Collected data

----------

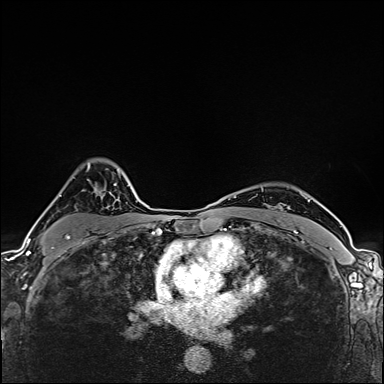
Breast MRI (dynamic contrast-enhanced), one axial slice; slice 116 of 160 in the series (ordered by position); dynamic contrast-enhanced series, time point 2 of 6 at this slice position (early post-contrast); 1.5 T; TE 2.4 ms, TR 5.2 ms; 384 × 384 image matrix, field of view 290 × 290 mm. Female patient.
Structures marked on this image (semi-automatically segmented with operator editing):
- enhancing-tissue mask used for the functional tumour volume (all voxels passing the contrast-enhancement thresholds inside the analysis volume; usually the tumour): bounding box [x1, y1, x2, y2] px = [45, 162, 112, 253]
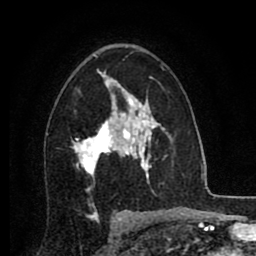
Breast MRI (dynamic contrast-enhanced), one axial slice. Slice 53 of 80 in the series (ordered by position). Cropped to one breast. Dynamic contrast-enhanced series, time point 2 of 8 at this slice position (early post-contrast). 1.5 T. TE 2.7 ms, TR 6.3 ms. 256 × 256 image matrix. Female patient.
Annotated regions visible in this slice (semi-automatic segmentation, software-assisted and operator-edited):
- enhancing-tissue mask used for the functional tumour volume (all voxels passing the contrast-enhancement thresholds inside the analysis volume; usually the tumour): bounding box (x1, y1, x2, y2) in pixels: (72, 86, 134, 176)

----------

Description of the task =>
Go through the data above and find the lines with the word "bounding". Copy each of those lines.

Task result =>
- enhancing-tissue mask used for the functional tumour volume (all voxels passing the contrast-enhancement thresholds inside the analysis volume; usually the tumour): bounding box [x1, y1, x2, y2] px = [45, 162, 112, 253]
- enhancing-tissue mask used for the functional tumour volume (all voxels passing the contrast-enhancement thresholds inside the analysis volume; usually the tumour): bounding box (x1, y1, x2, y2) in pixels: (72, 86, 134, 176)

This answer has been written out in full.